No luck with Peterborough yet, but perhaps closer the time. We can always camp in the General Unbooked Camping Area.

We MUST be there I have a date with Mavis


----------



## bognormike

stewartwebr said:


> clayton9 said:
> 
> 
> 
> Hi stuart.
> 
> Thanks for reply I was only going to do about 100 miles do you recommendation is a bit for for me being in Northumberland.
> But thanks anyway and I will kelp that in mind for next trip to Scotland.
> 
> Regards Troy.
> 
> P.s did you manage to get tickets for Mhf at peterbourgh ??
> 
> 
> 
> Hi Troy,
> 
> No luck with Peterborough yet, but perhaps closer the time. We can always camp in the General Unbooked Camping Area.
> 
> We MUST be there I have a date with Mavis
Click to expand...

I think quite a few of us have as well!


----------



## Kev1

Cruden Bay was brilliant
Very Very friendly.

I hope it's a great success
But not too successful that we can't get in when we next go.

the guy who collects the money is a very chatty friendly guy

Kev and Sue


----------



## stewartwebr

Kev1 said:


> Cruden Bay was brilliant
> Very Very friendly.
> 
> I hope it's a great success
> But not too successful that we can't get in when we next go.
> 
> the guy who collects the money is a very chatty friendly guy
> 
> Kev and Sue


Were you the couple who were chatting to my father in the cafe a few weeks ago. He mentioned to me that a couple had heard about the harbour on MHF?


----------



## Wilmannie

Great news about both these aires, thanks for the information.
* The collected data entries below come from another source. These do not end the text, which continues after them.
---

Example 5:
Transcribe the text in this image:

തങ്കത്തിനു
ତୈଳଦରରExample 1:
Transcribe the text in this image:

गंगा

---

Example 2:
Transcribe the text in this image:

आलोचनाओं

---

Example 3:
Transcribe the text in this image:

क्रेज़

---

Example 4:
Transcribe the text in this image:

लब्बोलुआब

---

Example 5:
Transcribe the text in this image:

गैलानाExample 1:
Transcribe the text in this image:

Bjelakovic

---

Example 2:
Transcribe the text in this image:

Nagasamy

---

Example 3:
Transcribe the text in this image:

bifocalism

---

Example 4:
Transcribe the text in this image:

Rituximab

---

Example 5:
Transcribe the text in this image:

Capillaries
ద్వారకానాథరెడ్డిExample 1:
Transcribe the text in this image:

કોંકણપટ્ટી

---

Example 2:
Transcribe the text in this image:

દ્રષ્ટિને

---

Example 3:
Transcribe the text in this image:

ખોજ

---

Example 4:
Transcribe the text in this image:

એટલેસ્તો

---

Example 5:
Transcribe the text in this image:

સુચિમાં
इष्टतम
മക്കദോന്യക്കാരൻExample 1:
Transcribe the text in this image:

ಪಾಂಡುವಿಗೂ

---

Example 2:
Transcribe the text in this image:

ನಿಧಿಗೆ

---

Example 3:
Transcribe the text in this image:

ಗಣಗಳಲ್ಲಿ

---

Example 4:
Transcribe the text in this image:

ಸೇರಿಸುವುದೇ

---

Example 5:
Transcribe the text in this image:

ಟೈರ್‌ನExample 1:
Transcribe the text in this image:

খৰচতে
We'll certainly use them both, the Hawick one on our way from Edinburgh south on the A1 and the Cruden Bay one just for weekends.


----------



## Kev1

Hi Stewart
Sorry wasn't us
Kev
We called in last September


----------



## stewartwebr

Not sure if they are MHF Members or not who heard of the Aire on here but I have been told by friends there are 5 motohomes parked here today!
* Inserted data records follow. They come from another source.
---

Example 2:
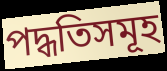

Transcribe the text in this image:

পদ্ধতিসমূহ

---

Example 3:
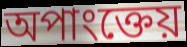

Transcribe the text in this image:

অপাংক্তেয়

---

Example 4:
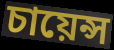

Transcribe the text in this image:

চায়েন্স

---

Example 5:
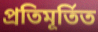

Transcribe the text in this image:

প্ৰতিমূৰ্তিত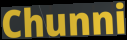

One small thing, some of the residents who live close to the harbour have made comments about people in motohomes running generators at night. The Harbor Master is making a sign to request that all generators are shut off by 8pm. So please please please do not spoil something that has just started and proving successful for us all. Please be respectful to people who live near by.

We don't want it closing!

Someone has suggested they install a shower cubicle in the public toilet. Im not sure about this and have suggested that an elsan point would be a better addition, even if it cost a few pence to use.


----------